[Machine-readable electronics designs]
******************************

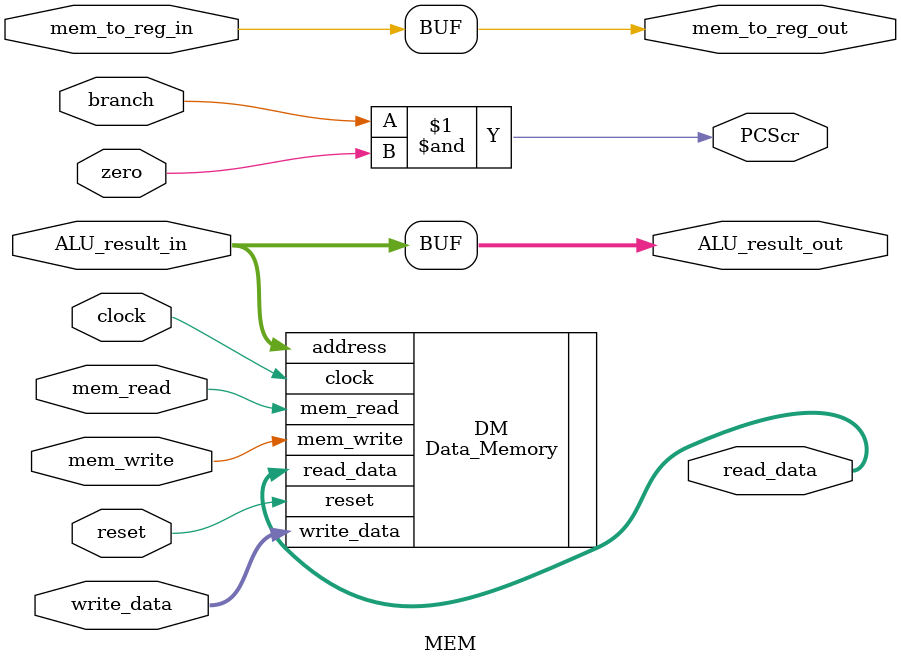
<source format=v>
`timescale 1ns / 1ps

module MEM  #(parameter ADDRESS_LINE=8,  parameter DATA_MEM_SIZE=256)
(
    input wire clock,
    input wire reset,
    input wire branch,
    input wire mem_read,
    input wire mem_to_reg_in,
    input wire mem_write,
    input wire zero,
    input wire [7:0] ALU_result_in,
    input wire [7:0] write_data,
    output wire [7:0] ALU_result_out,
    output wire [7:0] read_data,
    output wire mem_to_reg_out,
    output wire PCScr
);

    assign PCScr = branch & zero ;
    assign mem_to_reg_out = mem_to_reg_in;
    assign ALU_result_out = ALU_result_in;

    Data_Memory  #(.ADDRESS_LINE(ADDRESS_LINE),.MEM_SIZE(DATA_MEM_SIZE)) DM(
        .clock(clock),
        .reset(reset),
        .write_data(write_data),
        .address(ALU_result_in),
        .mem_write(mem_write),
        .mem_read(mem_read),
        .read_data(read_data)
    );


endmodule
</source>
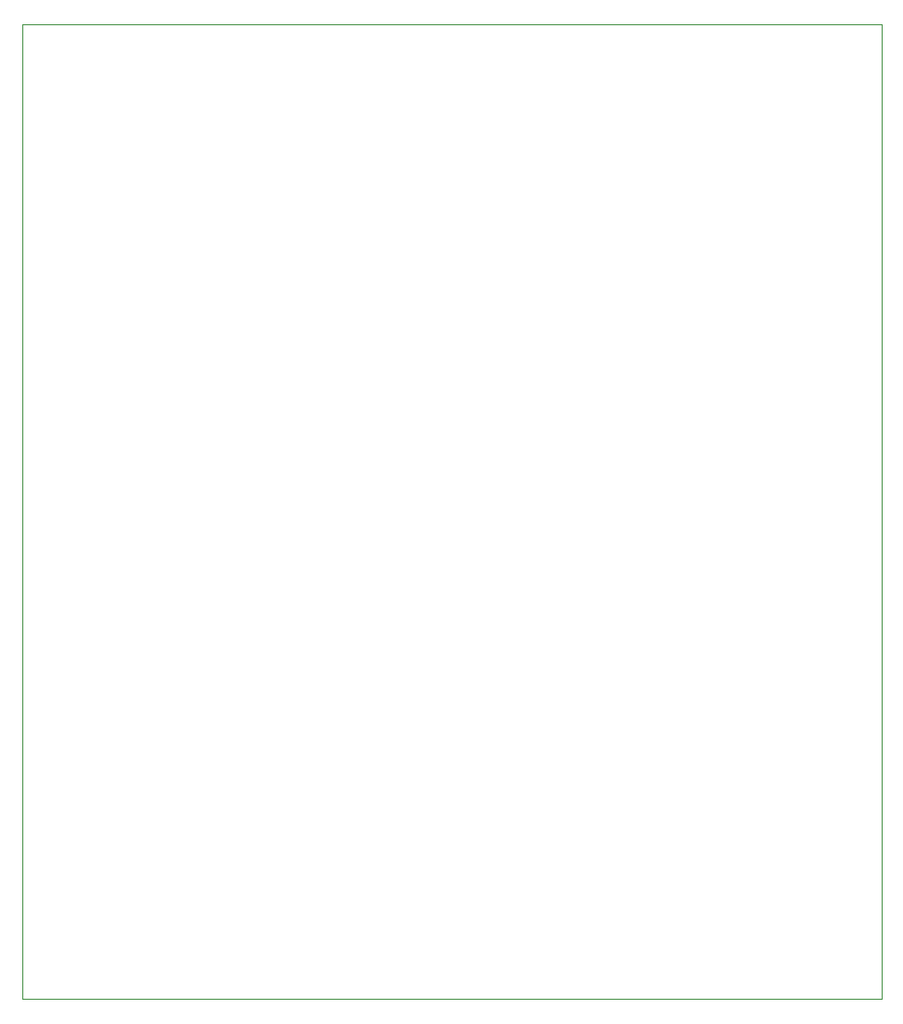
<source format=gbr>
%TF.GenerationSoftware,KiCad,Pcbnew,7.0.10*%
%TF.CreationDate,2024-02-05T00:38:03+01:00*%
%TF.ProjectId,Powerlabstech_Stool,506f7765-726c-4616-9273-746563685f53,rev?*%
%TF.SameCoordinates,Original*%
%TF.FileFunction,Profile,NP*%
%FSLAX46Y46*%
G04 Gerber Fmt 4.6, Leading zero omitted, Abs format (unit mm)*
G04 Created by KiCad (PCBNEW 7.0.10) date 2024-02-05 00:38:03*
%MOMM*%
%LPD*%
G01*
G04 APERTURE LIST*
%TA.AperFunction,Profile*%
%ADD10C,0.100000*%
%TD*%
G04 APERTURE END LIST*
D10*
X76500000Y-58500000D02*
X151500000Y-58500000D01*
X151500000Y-143500000D01*
X76500000Y-143500000D01*
X76500000Y-58500000D01*
M02*

</source>
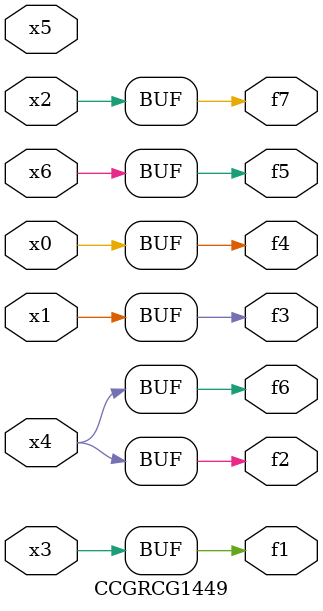
<source format=v>
module CCGRCG1449(
	input x0, x1, x2, x3, x4, x5, x6,
	output f1, f2, f3, f4, f5, f6, f7
);
	assign f1 = x3;
	assign f2 = x4;
	assign f3 = x1;
	assign f4 = x0;
	assign f5 = x6;
	assign f6 = x4;
	assign f7 = x2;
endmodule

</source>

******************************

• _TASK REQUIREMENTS_: Retyping should start at the first line of the data above and stop after the line with "X76500000Y-143500000D01*", and no picture should be included.

• _PROBLEM SOLUTION_:
<source format=v>
`timescale 1ns / 1ps

module MEM  #(parameter ADDRESS_LINE=8,  parameter DATA_MEM_SIZE=256)
(
    input wire clock,
    input wire reset,
    input wire branch,
    input wire mem_read,
    input wire mem_to_reg_in,
    input wire mem_write,
    input wire zero,
    input wire [7:0] ALU_result_in,
    input wire [7:0] write_data,
    output wire [7:0] ALU_result_out,
    output wire [7:0] read_data,
    output wire mem_to_reg_out,
    output wire PCScr
);

    assign PCScr = branch & zero ;
    assign mem_to_reg_out = mem_to_reg_in;
    assign ALU_result_out = ALU_result_in;

    Data_Memory  #(.ADDRESS_LINE(ADDRESS_LINE),.MEM_SIZE(DATA_MEM_SIZE)) DM(
        .clock(clock),
        .reset(reset),
        .write_data(write_data),
        .address(ALU_result_in),
        .mem_write(mem_write),
        .mem_read(mem_read),
        .read_data(read_data)
    );


endmodule
</source>
<source format=gbr>
%TF.GenerationSoftware,KiCad,Pcbnew,7.0.10*%
%TF.CreationDate,2024-02-05T00:38:03+01:00*%
%TF.ProjectId,Powerlabstech_Stool,506f7765-726c-4616-9273-746563685f53,rev?*%
%TF.SameCoordinates,Original*%
%TF.FileFunction,Profile,NP*%
%FSLAX46Y46*%
G04 Gerber Fmt 4.6, Leading zero omitted, Abs format (unit mm)*
G04 Created by KiCad (PCBNEW 7.0.10) date 2024-02-05 00:38:03*
%MOMM*%
%LPD*%
G01*
G04 APERTURE LIST*
%TA.AperFunction,Profile*%
%ADD10C,0.100000*%
%TD*%
G04 APERTURE END LIST*
D10*
X76500000Y-58500000D02*
X151500000Y-58500000D01*
X151500000Y-143500000D01*
X76500000Y-143500000D01*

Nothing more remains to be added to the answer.